DETERMINATION 5. The applicant has to establish a prima facie case. In his affidavit in support of the application, he states that he is dissatisfied with the ruling, that he has appealed against the ruling, and that the respondent is likely to issue instructions to auctioneers to proceed to sell his land by way of public auction. The notice of objection was upheld for want of pecuniary jurisdiction. In the case of Maro vs First Community Bank of Kenya and 2 others [2003] eKLR the Court of Appeal held that a prima facie case is more than an arguable case. To merely state that the respondent is likely to auction the suit properties is not sufficient. I agree with the respondent that the applicant has failed to show that he has a prima case, and neither has he demonstrated that his rights have been infringed by the respondent to the suit properties.

6. On irreparable loss, the applicant has a duty the demonstrate the loss he will suffer if the injunction order is not granted. In his affidavit, he merely states he will suffer loss. This loss has not been explained nor demonstrated.

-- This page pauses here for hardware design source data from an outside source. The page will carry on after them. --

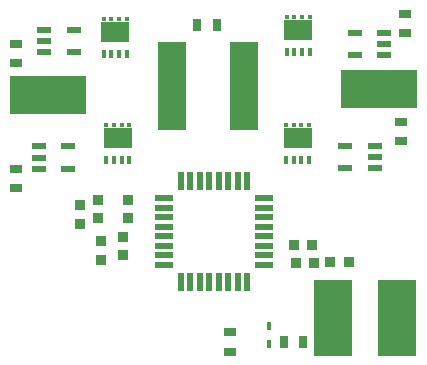
<source format=gbr>
G04 EAGLE Gerber RS-274X export*
G75*
%MOMM*%
%FSLAX34Y34*%
%LPD*%
%INSolderpaste Top*%
%IPPOS*%
%AMOC8*
5,1,8,0,0,1.08239X$1,22.5*%
G01*
G04 Define Apertures*
%ADD10R,0.920900X0.970200*%
%ADD11R,0.970200X0.920900*%
%ADD12R,3.251200X6.451600*%
%ADD13R,6.451600X3.251200*%
%ADD14R,0.420000X0.640000*%
%ADD15R,1.200000X0.600000*%
%ADD16R,0.600000X1.500000*%
%ADD17R,1.500000X0.600000*%
%ADD18R,2.400000X7.500000*%
%ADD19R,0.900000X0.970200*%
%ADD20R,0.932600X0.970200*%
%ADD21R,0.420000X0.700000*%
%ADD22R,0.420000X0.450000*%
%ADD23R,2.370000X1.700000*%
%ADD24R,0.973900X0.798700*%
%ADD25R,0.798700X0.973900*%
%ADD26R,0.970200X0.900000*%
%ADD27R,0.970200X0.932600*%
D10*
X281354Y89600D03*
X296846Y89600D03*
X250554Y104600D03*
X266046Y104600D03*
D11*
X105800Y95654D03*
X105800Y111146D03*
X87300Y91929D03*
X87300Y107421D03*
X110200Y126854D03*
X110200Y142346D03*
X84900Y126854D03*
X84900Y142346D03*
D12*
X283382Y42418D03*
X337418Y42418D03*
D13*
X42418Y231416D03*
X322582Y236416D03*
D14*
X229000Y35600D03*
X229000Y20600D03*
D15*
X39100Y286700D03*
X39100Y277200D03*
X39100Y267700D03*
X64100Y267700D03*
X64100Y286700D03*
X34300Y187900D03*
X34300Y178400D03*
X34300Y168900D03*
X59300Y168900D03*
X59300Y187900D03*
X318840Y169476D03*
X318840Y178976D03*
X318840Y188476D03*
X293840Y188476D03*
X293840Y169476D03*
X326907Y264900D03*
X326907Y274400D03*
X326907Y283900D03*
X301907Y283900D03*
X301907Y264900D03*
D16*
X154800Y73300D03*
X162800Y73300D03*
X170800Y73300D03*
X178800Y73300D03*
X186800Y73300D03*
X194800Y73300D03*
X202800Y73300D03*
X210800Y73300D03*
D17*
X225300Y87800D03*
X225300Y95800D03*
X225300Y103800D03*
X225300Y111800D03*
X225300Y119800D03*
X225300Y127800D03*
X225300Y135800D03*
X225300Y143800D03*
D16*
X210800Y158300D03*
X202800Y158300D03*
X194800Y158300D03*
X186800Y158300D03*
X178800Y158300D03*
X170800Y158300D03*
X162800Y158300D03*
X154800Y158300D03*
D17*
X140300Y143800D03*
X140300Y135800D03*
X140300Y127800D03*
X140300Y119800D03*
X140300Y111800D03*
X140300Y103800D03*
X140300Y95800D03*
X140300Y87800D03*
D18*
X208200Y239200D03*
X147200Y239200D03*
D19*
X267351Y88900D03*
D20*
X251812Y88900D03*
D21*
X89350Y266500D03*
X95850Y266500D03*
X102350Y266500D03*
X108850Y266500D03*
D22*
X108850Y295750D03*
X102350Y295750D03*
X95850Y295750D03*
X89350Y295750D03*
D23*
X99100Y285000D03*
D21*
X91550Y176500D03*
X98050Y176500D03*
X104550Y176500D03*
X111050Y176500D03*
D22*
X111050Y205750D03*
X104550Y205750D03*
X98050Y205750D03*
X91550Y205750D03*
D23*
X101300Y195000D03*
D21*
X243750Y176500D03*
X250250Y176500D03*
X256750Y176500D03*
X263250Y176500D03*
D22*
X263250Y205750D03*
X256750Y205750D03*
X250250Y205750D03*
X243750Y205750D03*
D23*
X253500Y195000D03*
D21*
X244350Y268100D03*
X250850Y268100D03*
X257350Y268100D03*
X263850Y268100D03*
D22*
X263850Y297350D03*
X257350Y297350D03*
X250850Y297350D03*
X244350Y297350D03*
D23*
X254100Y286600D03*
D24*
X15030Y274494D03*
X15030Y258190D03*
X344300Y284079D03*
X344300Y300383D03*
X341200Y192248D03*
X341200Y208552D03*
X15030Y168772D03*
X15030Y152468D03*
D25*
X258152Y22306D03*
X241848Y22306D03*
X168748Y290400D03*
X185052Y290400D03*
D24*
X196263Y14154D03*
X196263Y30458D03*
D26*
X68925Y137851D03*
D27*
X68925Y122312D03*
M02*

</source>
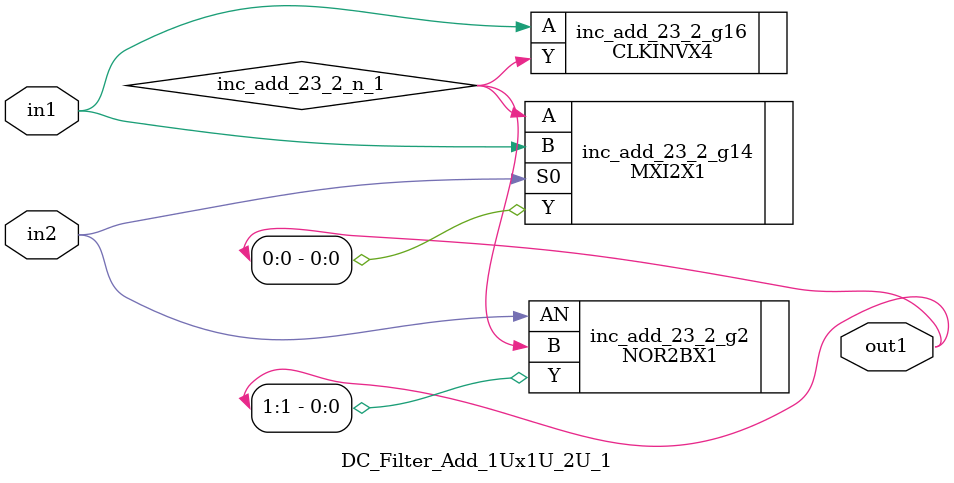
<source format=v>
`timescale 1ps / 1ps


module DC_Filter_Add_1Ux1U_2U_1(in2, in1, out1);
  input in2, in1;
  output [1:0] out1;
  wire in2, in1;
  wire [1:0] out1;
  wire inc_add_23_2_n_1;
  MXI2X1 inc_add_23_2_g14(.A (inc_add_23_2_n_1), .B (in1), .S0 (in2),
       .Y (out1[0]));
  CLKINVX4 inc_add_23_2_g16(.A (in1), .Y (inc_add_23_2_n_1));
  NOR2BX1 inc_add_23_2_g2(.AN (in2), .B (inc_add_23_2_n_1), .Y
       (out1[1]));
endmodule



</source>
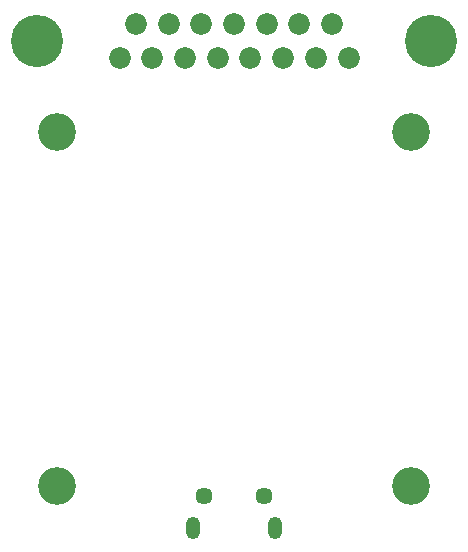
<source format=gbr>
G04 #@! TF.GenerationSoftware,KiCad,Pcbnew,5.1.4+dfsg1-1*
G04 #@! TF.CreationDate,2020-03-06T15:50:39+01:00*
G04 #@! TF.ProjectId,sidewinder-usb,73696465-7769-46e6-9465-722d7573622e,rev?*
G04 #@! TF.SameCoordinates,Original*
G04 #@! TF.FileFunction,Soldermask,Bot*
G04 #@! TF.FilePolarity,Negative*
%FSLAX46Y46*%
G04 Gerber Fmt 4.6, Leading zero omitted, Abs format (unit mm)*
G04 Created by KiCad (PCBNEW 5.1.4+dfsg1-1) date 2020-03-06 15:50:39*
%MOMM*%
%LPD*%
G04 APERTURE LIST*
%ADD10C,3.200000*%
%ADD11C,1.838200*%
%ADD12C,4.419200*%
%ADD13O,1.200000X1.900000*%
%ADD14C,1.450000*%
G04 APERTURE END LIST*
D10*
X35000000Y35000000D03*
X5000000Y35000000D03*
X5000000Y5000000D03*
X35000000Y5000000D03*
D11*
X11690000Y44105000D03*
X14460000Y44105000D03*
X17230000Y44105000D03*
X28310000Y44105000D03*
X25540000Y44105000D03*
X22770000Y44105000D03*
X20000000Y44105000D03*
X29695000Y41265000D03*
X10305000Y41265000D03*
X13075000Y41265000D03*
X15845000Y41265000D03*
X26925000Y41265000D03*
X24155000Y41265000D03*
X21385000Y41265000D03*
X18615000Y41265000D03*
D12*
X3340000Y42685000D03*
X36660000Y42685000D03*
D13*
X23500000Y1462500D03*
X16500000Y1462500D03*
D14*
X22500000Y4162500D03*
X17500000Y4162500D03*
M02*

</source>
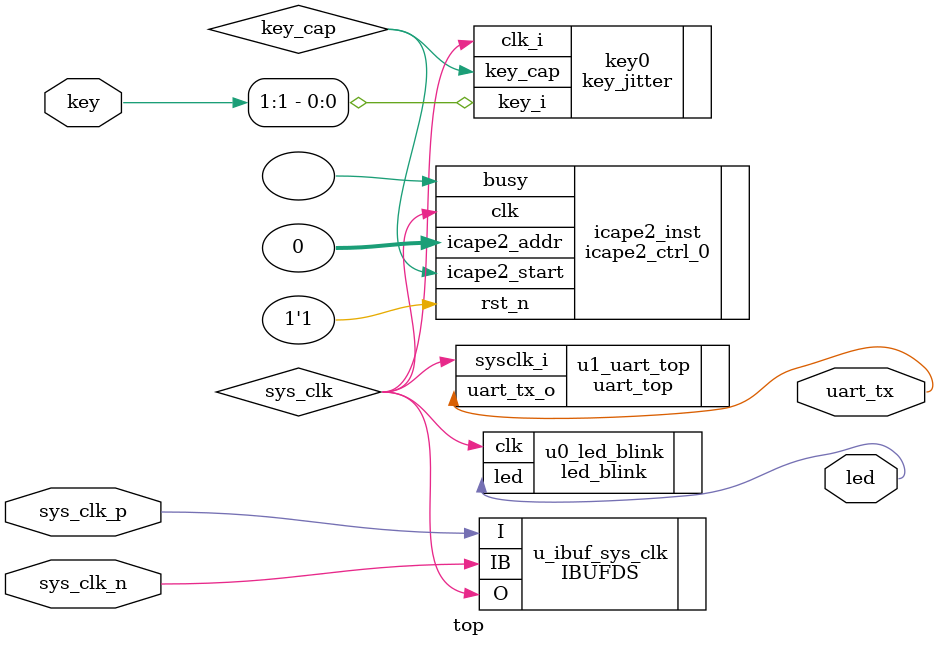
<source format=v>
`timescale 1ns / 1ns

module top
(
    input sys_clk_p,// Differentia system clock 200Mhz input on board
	input sys_clk_n,
	
	input[1:0] key,
	
    output led,
    output uart_tx
);

//===========================================================================
//Differentia system clock to single end clock
//===========================================================================
wire        sys_clk,clk_10m;

// IBUFDS: Differential Input Buffer
//         Kintex-7
// Xilinx HDL Language Template, version 2017.4
   
IBUFDS #(
	.DIFF_TERM("TRUE"),       // Differential Termination
	.IBUF_LOW_PWR("TRUE"),     // Low power="TRUE", Highest performance="FALSE" 
	.IOSTANDARD("DEFAULT")     // Specify the input I/O standard
) u_ibuf_sys_clk (
	.O(sys_clk),  // Buffer output
	.I(sys_clk_p),  // Diff_p buffer input (connect directly to top-level port)
	.IB(sys_clk_n) // Diff_n buffer input (connect directly to top-level port)
);          

key_jitter#
(
	.CLK_FREQ(200000000) //200MHz
)
key0
(
	.clk_i(sys_clk),
	.key_i(key[1]),
	.key_cap(key_cap)
);



icape2_ctrl_0 icape2_inst (
  .clk          (sys_clk    ),    // input wire clk
  .rst_n        (1'b1       ),    // input wire rst_n
  .icape2_start (key_cap    ),    // input wire icape2_start
  .icape2_addr  (32'h000000 ),    // input wire [31 : 0] icape2_addr
  .busy         (           )     // output wire busy
);

/* icape2_ctrl#(
	.DEVICE_ID  (32'h3691093)   // 7K325t-651 7A100t-631 
										// 7A200T-636 7VX690T-691 
)
icape2_inst
(
	.clk			(sys_clk)		,
	.rst_n			(1'b1)			,
	.icape2_start 	(key_cap)		,//start posedge 
	.icape2_addr	(32'h00000000)	,//start multiboot addr

	.busy           ()
); */

led_blink u0_led_blink(
    .clk(sys_clk),  //50MHz

    .led(led)
);

uart_top u1_uart_top
(
    .sysclk_i(sys_clk),
    .uart_tx_o(uart_tx) 
);

endmodule
</source>
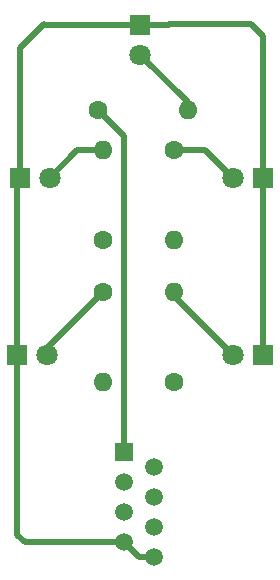
<source format=gbr>
%TF.GenerationSoftware,KiCad,Pcbnew,7.0.9*%
%TF.CreationDate,2023-12-13T17:14:35-05:00*%
%TF.ProjectId,Light Pcb,4c696768-7420-4506-9362-2e6b69636164,rev?*%
%TF.SameCoordinates,Original*%
%TF.FileFunction,Copper,L2,Bot*%
%TF.FilePolarity,Positive*%
%FSLAX46Y46*%
G04 Gerber Fmt 4.6, Leading zero omitted, Abs format (unit mm)*
G04 Created by KiCad (PCBNEW 7.0.9) date 2023-12-13 17:14:35*
%MOMM*%
%LPD*%
G01*
G04 APERTURE LIST*
%TA.AperFunction,ComponentPad*%
%ADD10C,1.600000*%
%TD*%
%TA.AperFunction,ComponentPad*%
%ADD11O,1.600000X1.600000*%
%TD*%
%TA.AperFunction,ComponentPad*%
%ADD12C,1.500000*%
%TD*%
%TA.AperFunction,ComponentPad*%
%ADD13R,1.500000X1.500000*%
%TD*%
%TA.AperFunction,ComponentPad*%
%ADD14R,1.800000X1.800000*%
%TD*%
%TA.AperFunction,ComponentPad*%
%ADD15C,1.800000*%
%TD*%
%TA.AperFunction,Conductor*%
%ADD16C,0.500000*%
%TD*%
G04 APERTURE END LIST*
D10*
%TO.P,R5,1*%
%TO.N,Net-(J1-Pad5)*%
X98500000Y-67810000D03*
D11*
%TO.P,R5,2*%
%TO.N,Net-(D5-A)*%
X98500000Y-60190000D03*
%TD*%
D10*
%TO.P,R4,1*%
%TO.N,Net-(D4-A)*%
X98500000Y-72190000D03*
D11*
%TO.P,R4,2*%
%TO.N,Net-(J1-Pad4)*%
X98500000Y-79810000D03*
%TD*%
D10*
%TO.P,R3,1*%
%TO.N,Net-(J1-Pad6)*%
X104500000Y-79810000D03*
D11*
%TO.P,R3,2*%
%TO.N,Net-(D3-A)*%
X104500000Y-72190000D03*
%TD*%
D10*
%TO.P,R2,1*%
%TO.N,Net-(D2-A)*%
X104500000Y-60190000D03*
D11*
%TO.P,R2,2*%
%TO.N,Net-(J1-Pad2)*%
X104500000Y-67810000D03*
%TD*%
D10*
%TO.P,R1,1*%
%TO.N,Net-(J1-Pad1)*%
X98020000Y-56730000D03*
D11*
%TO.P,R1,2*%
%TO.N,Net-(D1-A)*%
X105640000Y-56730000D03*
%TD*%
D12*
%TO.P,J1,8*%
%TO.N,Net-(D1-K)*%
X102790000Y-94637500D03*
%TO.P,J1,7*%
X100250000Y-93367500D03*
%TO.P,J1,6*%
%TO.N,Net-(J1-Pad6)*%
X102790000Y-92097500D03*
%TO.P,J1,5*%
%TO.N,Net-(J1-Pad5)*%
X100250000Y-90827500D03*
%TO.P,J1,4*%
%TO.N,Net-(J1-Pad4)*%
X102790000Y-89557500D03*
%TO.P,J1,3*%
%TO.N,unconnected-(J1-Pad3)*%
X100250000Y-88287500D03*
%TO.P,J1,2*%
%TO.N,Net-(J1-Pad2)*%
X102790000Y-87017500D03*
D13*
%TO.P,J1,1*%
%TO.N,Net-(J1-Pad1)*%
X100250000Y-85747500D03*
%TD*%
D14*
%TO.P,D1,1,K*%
%TO.N,Net-(D1-K)*%
X101600000Y-49530000D03*
D15*
%TO.P,D1,2,A*%
%TO.N,Net-(D1-A)*%
X101600000Y-52070000D03*
%TD*%
D14*
%TO.P,D2,1,K*%
%TO.N,Net-(D1-K)*%
X112000000Y-62500000D03*
D15*
%TO.P,D2,2,A*%
%TO.N,Net-(D2-A)*%
X109460000Y-62500000D03*
%TD*%
D14*
%TO.P,D5,1,K*%
%TO.N,Net-(D1-K)*%
X91460000Y-62500000D03*
D15*
%TO.P,D5,2,A*%
%TO.N,Net-(D5-A)*%
X94000000Y-62500000D03*
%TD*%
D14*
%TO.P,D4,1,K*%
%TO.N,Net-(D1-K)*%
X91225000Y-77500000D03*
D15*
%TO.P,D4,2,A*%
%TO.N,Net-(D4-A)*%
X93765000Y-77500000D03*
%TD*%
D14*
%TO.P,D3,1,K*%
%TO.N,Net-(D1-K)*%
X112000000Y-77500000D03*
D15*
%TO.P,D3,2,A*%
%TO.N,Net-(D3-A)*%
X109460000Y-77500000D03*
%TD*%
D16*
%TO.N,Net-(J1-Pad1)*%
X100250000Y-58960000D02*
X100250000Y-85747500D01*
X98020000Y-56730000D02*
X100250000Y-58960000D01*
%TO.N,Net-(D4-A)*%
X93765000Y-76925000D02*
X93765000Y-77500000D01*
X98500000Y-72190000D02*
X93765000Y-76925000D01*
%TO.N,Net-(D3-A)*%
X104500000Y-72540000D02*
X104500000Y-72190000D01*
X109460000Y-77500000D02*
X104500000Y-72540000D01*
%TO.N,Net-(D1-A)*%
X101600000Y-52070000D02*
X105640000Y-56110000D01*
X105640000Y-56110000D02*
X105640000Y-56730000D01*
%TO.N,Net-(D2-A)*%
X104500000Y-60190000D02*
X107150000Y-60190000D01*
X107150000Y-60190000D02*
X109460000Y-62500000D01*
%TO.N,Net-(D5-A)*%
X96310000Y-60190000D02*
X98500000Y-60190000D01*
X94000000Y-62500000D02*
X96310000Y-60190000D01*
%TO.N,Net-(D1-K)*%
X91867500Y-93367500D02*
X91225000Y-92725000D01*
X91225000Y-92725000D02*
X91225000Y-77500000D01*
X100250000Y-93367500D02*
X91867500Y-93367500D01*
X101520000Y-94637500D02*
X100250000Y-93367500D01*
X102790000Y-94637500D02*
X101520000Y-94637500D01*
X91225000Y-62735000D02*
X91460000Y-62500000D01*
X91225000Y-77500000D02*
X91225000Y-62735000D01*
X112000000Y-62500000D02*
X112000000Y-77500000D01*
X112000000Y-50500000D02*
X112000000Y-62500000D01*
X104060000Y-49500000D02*
X111000000Y-49500000D01*
X104030000Y-49530000D02*
X104060000Y-49500000D01*
X111000000Y-49500000D02*
X112000000Y-50500000D01*
X101600000Y-49530000D02*
X104030000Y-49530000D01*
X91460000Y-51540000D02*
X91460000Y-62500000D01*
X93500000Y-49500000D02*
X91460000Y-51540000D01*
X93530000Y-49530000D02*
X93500000Y-49500000D01*
X101600000Y-49530000D02*
X93530000Y-49530000D01*
%TD*%
M02*

</source>
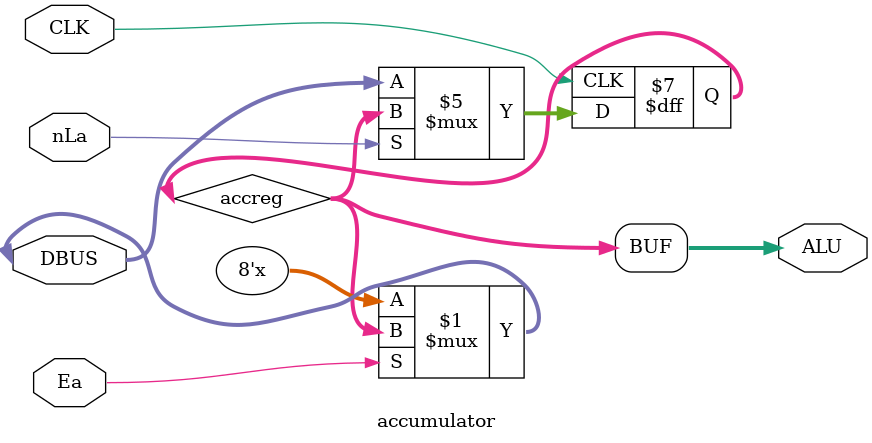
<source format=v>
`timescale 1ns / 1ps
/**
* Accumulator / Register A
*
* CLK    = Clock.
* nLa    = Load Register A (Write). 0 - Write
* Ea     = Write to WBUS.
* in     = From the WBUS
* out    = To the WBUS
* ALU    = Data to ALU
*/
module accumulator(
    input        CLK,
    input        nLa,
    input        Ea,
    inout  [7:0] DBUS,
    output [7:0] ALU
);
  
    reg  [7:0] accreg;
    
    initial
    begin
        accreg <= 8'b0000_0000;
    end
    
    assign DBUS = (Ea) ? accreg : 8'bzzzz_zzzz;
    assign ALU  =  accreg;
    
    always @(posedge CLK)
    begin
        if(!nLa)
        begin
            // Load from DBUS
            //$display("%t ACC - Loading: %b", $realtime, DBUS);
            accreg <= DBUS;
        end
        else if(Ea)
        begin
            //$display("%t ACC - OUTPUTTING: %b", $realtime, accreg);
        end
        /**
        else
        begin
            accreg <= accreg;
        end
        **/
    end
endmodule

</source>
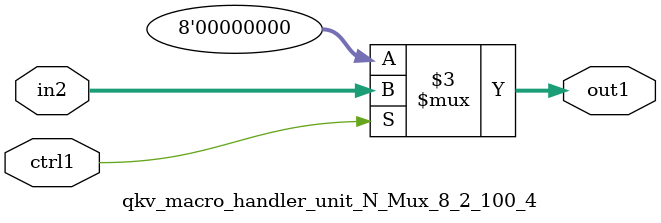
<source format=v>

`timescale 1ps / 1ps


module qkv_macro_handler_unit_N_Mux_8_2_100_4( in2, ctrl1, out1 );

    input [7:0] in2;
    input ctrl1;
    output [7:0] out1;
    reg [7:0] out1;

    
    // rtl_process:qkv_macro_handler_unit_N_Mux_8_2_100_4/qkv_macro_handler_unit_N_Mux_8_2_100_4_thread_1
    always @*
      begin : qkv_macro_handler_unit_N_Mux_8_2_100_4_thread_1
        case (ctrl1) 
          1'b1: 
            begin
              out1 = in2;
            end
          default: 
            begin
              out1 = 8'd000;
            end
        endcase
      end

endmodule





</source>
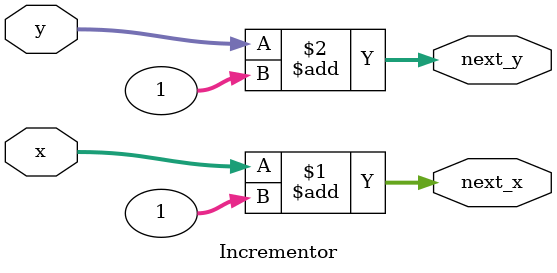
<source format=sv>
module Incrementor(
	input logic [31:0] x,
	input logic [31:0] y,
	
	output logic [31:0] next_x,
	output logic [31:0] next_y

);


	assign next_x = x + 32'd1;
	assign next_y = y + 32'd1;
	
endmodule

</source>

7. On whether the balance of convenience tilts in favor of the applicant, I find as follows, that the respondent has a right to exercise its statutory power of sale on any accrued sum in default of the loan obligations having offered the properties as security. The applicant has failed to show the inconvenience that will be caused to him which would be greater than that which may be caused to the respondent. He recognizes his obligation, but not the respondent's statutory right. I associate myself with the findings in the case of Pius Kipchirchir Kogo vs Frank Kimeli Tenai (2018) eKLR the court held that, “Inconvenience be equal , the plaintiff who will suffer. In other words, the plaintiff has to show that the comparative mischief from the inconvenience which is likely to arise from withholding the injunction would be greater than that which is likely to arise from granting”. In this case, the respondent has demonstrated that there is an outstanding loan facility, and they will suffer harm in the event that orders are granted. The balance of convenience tilts in favour of the respondent. The application dated 20th July 2024 lacks merit and is dismissed with costs to the respondent.

DATED, SIGNED, AND DELIVERED AT BUNGOMA ON THIS 12THDAY OF FEBRUARY 2025. R.OUGOJUDGEIn the presence of;Applicant – AbsentRespondent - AbsentWilkister - C/A.